What to do ::
1 > In the passage on populism and neoliberalism in India, how many hate speeches targeting Muslims did the India Hate Lab record in 2023?
2 > Continue the passage on populism and neoliberalism in India, picking up after its final sentence.

Many progressive populist governments were not able to sustain their politics as they were not able to give a radical alternative to the existing neoliberal political economy. People-oriented policies like MGNREGA and the Food Security Act were trying to assuage the impact of neoliberalism, rather than provide an alternative. Right-wing populist governments, rather than deal with the situation with such policy interventions—which will only slow down neoliberalism—tried to change the political discourse to a different domain, while people were looking for a messiah or a saviour, who could provide the alternative. The right-wing populist change of political discourse focused on culture/ethnicity, rather than the material crisis, to sustain their support system and cover up the acute economic crisis. The popularity of the present regime can be understood based on four important traits of the government as identified by Prabhat Patnaik in his Neoliberalism and Fascism.
The first one is acute hatred against cultural minorities. According to the India Hate Lab, around 668 hate speeches targeting Muslims were recorded in 2023. Around 75 per cent of them were in Bharatiya Janata Party (BJP)-ruled states, Union Territories administered by the Union Government and Delhi, where the police is under the control of the Union Government. A 2024 report by Human Rights Watch highlights the policies and practices that discriminate against minorities. These actions are with a clear intention to deviate from material reality and create polarisation. The second one is eliciting obedience and discipline without any rationality. This is in order to elicit loyalty and reduce the scope for any critical engagement in questioning the government. During the COVID-19 pandemic, people were made to bang plates and even apply cow dung and urine to get rid of the virus. To deviate from the major lacunae in health infrastructure, these irrational measures were taken to stop people from thinking. Such popular measures will attract more people for public exhibition of loyalty as many cinema stars and personalities posted videos of banging plates to be in the good books of the government.

Recorded data ::
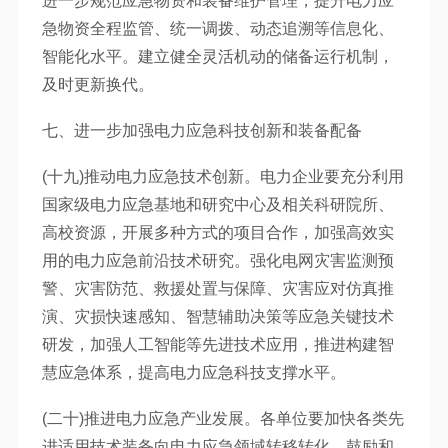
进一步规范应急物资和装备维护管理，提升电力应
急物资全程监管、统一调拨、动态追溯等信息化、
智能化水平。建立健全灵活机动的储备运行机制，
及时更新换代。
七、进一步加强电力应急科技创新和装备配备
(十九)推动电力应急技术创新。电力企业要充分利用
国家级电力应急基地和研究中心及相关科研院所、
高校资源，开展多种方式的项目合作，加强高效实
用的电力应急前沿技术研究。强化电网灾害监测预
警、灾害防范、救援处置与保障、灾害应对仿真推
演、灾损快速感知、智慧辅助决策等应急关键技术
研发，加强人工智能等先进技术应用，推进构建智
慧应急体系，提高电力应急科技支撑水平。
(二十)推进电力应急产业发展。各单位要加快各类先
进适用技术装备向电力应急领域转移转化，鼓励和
* * *
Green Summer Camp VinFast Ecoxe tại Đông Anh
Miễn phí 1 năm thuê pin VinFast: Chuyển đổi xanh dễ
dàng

Answers ::
1 > Around 668.

2 >
The third aspect is making efforts to acquire social hegemony. The regime keeps propagating the goodness of the glorious past and the significance of Hindu cultural practices. Here, the minorities are targeted for the deterioration of the glorious past. The prime minister spoke about plastic surgery first being done on Lord Ganesha. While the inauguration of the Ram Temple is being seen as a cultural revival, the removal of the Babri Masjid demolition and Gujarat riots from school textbooks and various other measures are to establish hegemony based on cultural identity. These actions will not change the material reality, but mesmerise people to forget the material reality. The fourth one is street violence to create fear in the minds of people to not counter the dominant ideas and actions of the government. It could be individual targeting like Narendra Dabholkar, M M Kalburgi, Govind Pansare and Gauri Lankesh or targeting people in the name of beef or other cultural factors.
The above deviations are an attempt to keep the spirit of the people high, while forgetting the material reality. This could keep the popular base of the regime intact as the opposition is not able to provide an alternative and gain the confidence of the people. In spite of huge economic inequalities and cultural discrimination, the identification of the common enemy through cultural nationalism has kept the momentum going for the present regime and has not blown these contradictions towards a political uprising. Pushing the limits of cultural politics perpetually is not feasible and the material reality will haunt the lives of the people soon.